Output the full listing below exactly as it reads, and skip anything that is a picture.

• _Supplied data_:
************
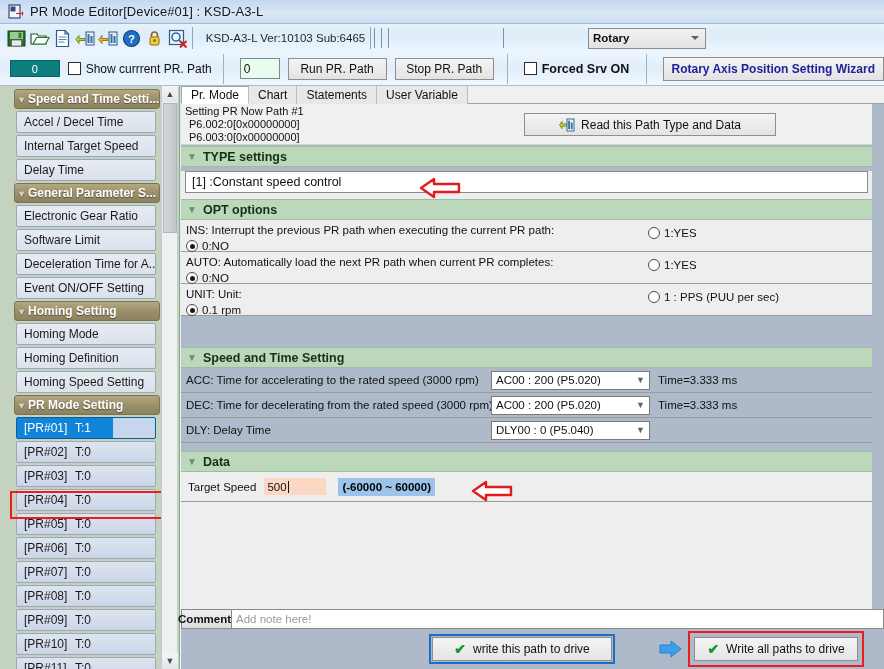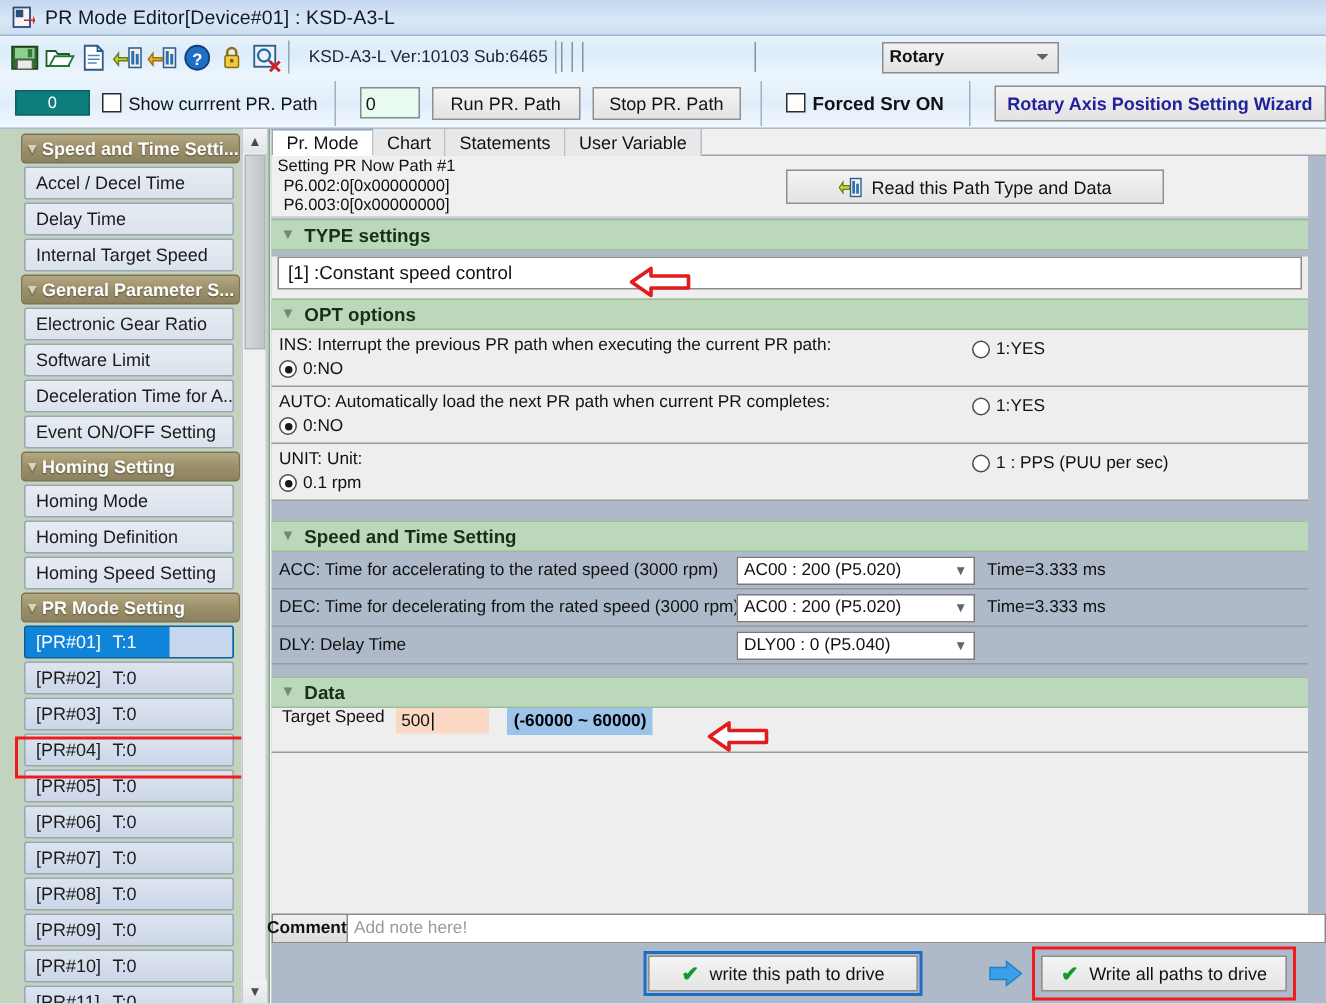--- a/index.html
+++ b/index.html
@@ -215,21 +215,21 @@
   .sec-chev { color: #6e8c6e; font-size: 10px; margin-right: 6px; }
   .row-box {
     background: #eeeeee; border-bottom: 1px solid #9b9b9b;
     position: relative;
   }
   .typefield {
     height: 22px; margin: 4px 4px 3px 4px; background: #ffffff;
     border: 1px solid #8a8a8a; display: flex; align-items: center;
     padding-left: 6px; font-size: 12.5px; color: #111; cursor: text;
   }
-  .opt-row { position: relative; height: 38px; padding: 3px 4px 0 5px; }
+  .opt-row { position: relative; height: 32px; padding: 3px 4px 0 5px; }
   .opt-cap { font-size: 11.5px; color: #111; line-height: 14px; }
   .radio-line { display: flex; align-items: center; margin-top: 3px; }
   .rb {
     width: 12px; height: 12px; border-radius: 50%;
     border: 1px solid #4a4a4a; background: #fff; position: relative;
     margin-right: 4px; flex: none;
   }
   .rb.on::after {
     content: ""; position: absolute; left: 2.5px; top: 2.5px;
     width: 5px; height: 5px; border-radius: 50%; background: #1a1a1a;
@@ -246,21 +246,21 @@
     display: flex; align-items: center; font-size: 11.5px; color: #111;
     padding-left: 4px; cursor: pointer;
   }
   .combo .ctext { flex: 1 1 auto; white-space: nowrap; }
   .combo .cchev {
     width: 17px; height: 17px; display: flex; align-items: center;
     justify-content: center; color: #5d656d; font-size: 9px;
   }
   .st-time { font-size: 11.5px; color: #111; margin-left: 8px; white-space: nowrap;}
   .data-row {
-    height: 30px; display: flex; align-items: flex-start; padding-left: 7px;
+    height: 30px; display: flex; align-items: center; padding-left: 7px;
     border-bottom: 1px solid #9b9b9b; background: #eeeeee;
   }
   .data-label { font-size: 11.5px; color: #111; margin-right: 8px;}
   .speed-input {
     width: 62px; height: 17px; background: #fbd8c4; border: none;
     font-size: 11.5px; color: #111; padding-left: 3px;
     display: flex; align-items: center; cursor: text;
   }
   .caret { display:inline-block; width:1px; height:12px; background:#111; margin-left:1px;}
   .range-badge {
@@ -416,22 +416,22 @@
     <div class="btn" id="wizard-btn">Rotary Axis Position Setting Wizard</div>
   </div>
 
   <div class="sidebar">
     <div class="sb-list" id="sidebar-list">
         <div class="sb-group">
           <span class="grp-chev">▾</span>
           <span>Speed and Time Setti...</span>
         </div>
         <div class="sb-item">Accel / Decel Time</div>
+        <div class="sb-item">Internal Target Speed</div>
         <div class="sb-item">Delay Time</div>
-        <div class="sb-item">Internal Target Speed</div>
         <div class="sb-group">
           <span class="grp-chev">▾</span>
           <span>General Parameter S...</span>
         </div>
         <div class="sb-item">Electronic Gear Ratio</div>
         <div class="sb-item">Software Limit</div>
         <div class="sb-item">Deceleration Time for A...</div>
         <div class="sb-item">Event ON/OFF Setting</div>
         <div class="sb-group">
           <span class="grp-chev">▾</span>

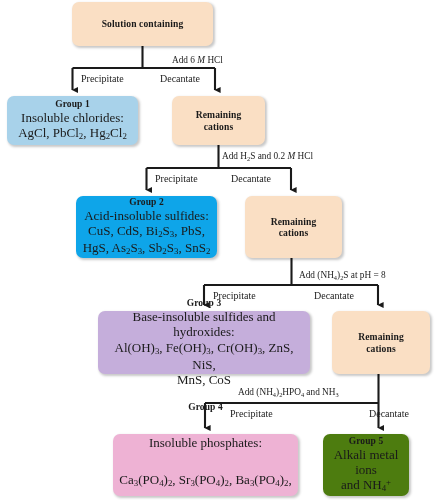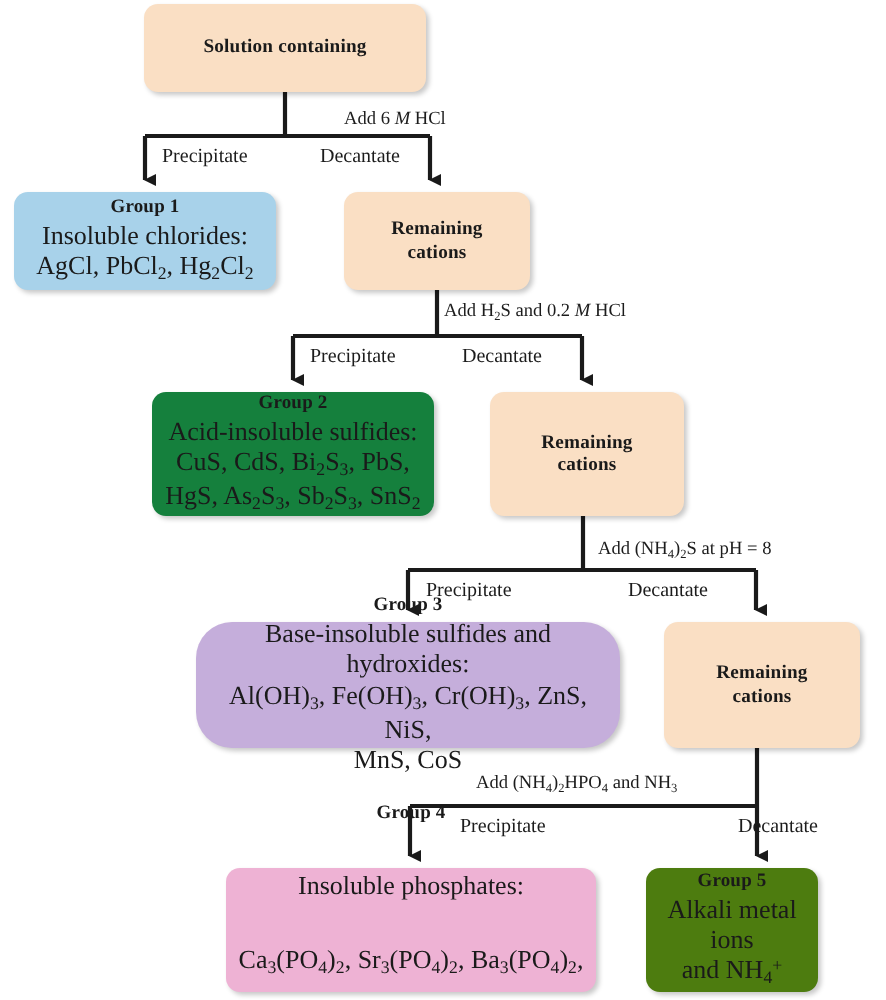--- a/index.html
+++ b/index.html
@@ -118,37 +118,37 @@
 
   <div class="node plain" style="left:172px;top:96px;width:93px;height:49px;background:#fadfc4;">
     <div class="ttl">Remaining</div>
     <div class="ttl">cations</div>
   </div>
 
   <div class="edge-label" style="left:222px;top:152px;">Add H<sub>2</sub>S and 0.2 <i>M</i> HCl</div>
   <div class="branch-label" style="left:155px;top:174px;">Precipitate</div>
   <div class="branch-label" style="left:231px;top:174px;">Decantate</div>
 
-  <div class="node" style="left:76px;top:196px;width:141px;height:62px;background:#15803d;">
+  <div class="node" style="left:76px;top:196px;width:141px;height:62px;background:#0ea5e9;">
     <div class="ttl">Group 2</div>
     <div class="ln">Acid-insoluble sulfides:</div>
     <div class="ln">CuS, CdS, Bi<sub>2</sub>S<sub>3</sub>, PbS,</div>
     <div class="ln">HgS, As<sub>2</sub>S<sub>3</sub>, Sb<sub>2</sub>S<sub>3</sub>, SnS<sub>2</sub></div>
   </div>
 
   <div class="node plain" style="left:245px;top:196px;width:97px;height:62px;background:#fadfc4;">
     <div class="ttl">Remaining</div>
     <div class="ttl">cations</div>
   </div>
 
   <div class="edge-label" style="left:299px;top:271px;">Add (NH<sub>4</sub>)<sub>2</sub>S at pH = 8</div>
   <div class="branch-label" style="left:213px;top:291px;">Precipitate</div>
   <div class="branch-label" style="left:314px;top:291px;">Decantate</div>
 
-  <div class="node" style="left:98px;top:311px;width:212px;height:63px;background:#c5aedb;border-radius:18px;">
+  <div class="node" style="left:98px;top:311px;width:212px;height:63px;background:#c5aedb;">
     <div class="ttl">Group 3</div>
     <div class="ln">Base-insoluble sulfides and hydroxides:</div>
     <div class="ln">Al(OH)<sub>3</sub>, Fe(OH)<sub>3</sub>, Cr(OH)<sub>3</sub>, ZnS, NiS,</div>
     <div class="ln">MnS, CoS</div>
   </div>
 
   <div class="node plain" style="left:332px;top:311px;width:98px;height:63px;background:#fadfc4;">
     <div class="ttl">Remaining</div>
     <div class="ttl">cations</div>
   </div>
************
• _Task result_:
--- a/index.html
+++ b/index.html
@@ -215,21 +215,21 @@
   .sec-chev { color: #6e8c6e; font-size: 10px; margin-right: 6px; }
   .row-box {
     background: #eeeeee; border-bottom: 1px solid #9b9b9b;
     position: relative;
   }
   .typefield {
     height: 22px; margin: 4px 4px 3px 4px; background: #ffffff;
     border: 1px solid #8a8a8a; display: flex; align-items: center;
     padding-left: 6px; font-size: 12.5px; color: #111; cursor: text;
   }
-  .opt-row { position: relative; height: 38px; padding: 3px 4px 0 5px; }
+  .opt-row { position: relative; height: 32px; padding: 3px 4px 0 5px; }
   .opt-cap { font-size: 11.5px; color: #111; line-height: 14px; }
   .radio-line { display: flex; align-items: center; margin-top: 3px; }
   .rb {
     width: 12px; height: 12px; border-radius: 50%;
     border: 1px solid #4a4a4a; background: #fff; position: relative;
     margin-right: 4px; flex: none;
   }
   .rb.on::after {
     content: ""; position: absolute; left: 2.5px; top: 2.5px;
     width: 5px; height: 5px; border-radius: 50%; background: #1a1a1a;
@@ -246,21 +246,21 @@
     display: flex; align-items: center; font-size: 11.5px; color: #111;
     padding-left: 4px; cursor: pointer;
   }
   .combo .ctext { flex: 1 1 auto; white-space: nowrap; }
   .combo .cchev {
     width: 17px; height: 17px; display: flex; align-items: center;
     justify-content: center; color: #5d656d; font-size: 9px;
   }
   .st-time { font-size: 11.5px; color: #111; margin-left: 8px; white-space: nowrap;}
   .data-row {
-    height: 30px; display: flex; align-items: flex-start; padding-left: 7px;
+    height: 30px; display: flex; align-items: center; padding-left: 7px;
     border-bottom: 1px solid #9b9b9b; background: #eeeeee;
   }
   .data-label { font-size: 11.5px; color: #111; margin-right: 8px;}
   .speed-input {
     width: 62px; height: 17px; background: #fbd8c4; border: none;
     font-size: 11.5px; color: #111; padding-left: 3px;
     display: flex; align-items: center; cursor: text;
   }
   .caret { display:inline-block; width:1px; height:12px; background:#111; margin-left:1px;}
   .range-badge {
@@ -416,22 +416,22 @@
     <div class="btn" id="wizard-btn">Rotary Axis Position Setting Wizard</div>
   </div>
 
   <div class="sidebar">
     <div class="sb-list" id="sidebar-list">
         <div class="sb-group">
           <span class="grp-chev">▾</span>
           <span>Speed and Time Setti...</span>
         </div>
         <div class="sb-item">Accel / Decel Time</div>
+        <div class="sb-item">Internal Target Speed</div>
         <div class="sb-item">Delay Time</div>
-        <div class="sb-item">Internal Target Speed</div>
         <div class="sb-group">
           <span class="grp-chev">▾</span>
           <span>General Parameter S...</span>
         </div>
         <div class="sb-item">Electronic Gear Ratio</div>
         <div class="sb-item">Software Limit</div>
         <div class="sb-item">Deceleration Time for A...</div>
         <div class="sb-item">Event ON/OFF Setting</div>
         <div class="sb-group">
           <span class="grp-chev">▾</span>

--- a/index.html
+++ b/index.html
@@ -118,37 +118,37 @@
 
   <div class="node plain" style="left:172px;top:96px;width:93px;height:49px;background:#fadfc4;">
     <div class="ttl">Remaining</div>
     <div class="ttl">cations</div>
   </div>
 
   <div class="edge-label" style="left:222px;top:152px;">Add H<sub>2</sub>S and 0.2 <i>M</i> HCl</div>
   <div class="branch-label" style="left:155px;top:174px;">Precipitate</div>
   <div class="branch-label" style="left:231px;top:174px;">Decantate</div>
 
-  <div class="node" style="left:76px;top:196px;width:141px;height:62px;background:#15803d;">
+  <div class="node" style="left:76px;top:196px;width:141px;height:62px;background:#0ea5e9;">
     <div class="ttl">Group 2</div>
     <div class="ln">Acid-insoluble sulfides:</div>
     <div class="ln">CuS, CdS, Bi<sub>2</sub>S<sub>3</sub>, PbS,</div>
     <div class="ln">HgS, As<sub>2</sub>S<sub>3</sub>, Sb<sub>2</sub>S<sub>3</sub>, SnS<sub>2</sub></div>
   </div>
 
   <div class="node plain" style="left:245px;top:196px;width:97px;height:62px;background:#fadfc4;">
     <div class="ttl">Remaining</div>
     <div class="ttl">cations</div>
   </div>
 
   <div class="edge-label" style="left:299px;top:271px;">Add (NH<sub>4</sub>)<sub>2</sub>S at pH = 8</div>
   <div class="branch-label" style="left:213px;top:291px;">Precipitate</div>
   <div class="branch-label" style="left:314px;top:291px;">Decantate</div>
 
-  <div class="node" style="left:98px;top:311px;width:212px;height:63px;background:#c5aedb;border-radius:18px;">
+  <div class="node" style="left:98px;top:311px;width:212px;height:63px;background:#c5aedb;">
     <div class="ttl">Group 3</div>
     <div class="ln">Base-insoluble sulfides and hydroxides:</div>
     <div class="ln">Al(OH)<sub>3</sub>, Fe(OH)<sub>3</sub>, Cr(OH)<sub>3</sub>, ZnS, NiS,</div>
     <div class="ln">MnS, CoS</div>
   </div>
 
   <div class="node plain" style="left:332px;top:311px;width:98px;height:63px;background:#fadfc4;">
     <div class="ttl">Remaining</div>
     <div class="ttl">cations</div>
   </div>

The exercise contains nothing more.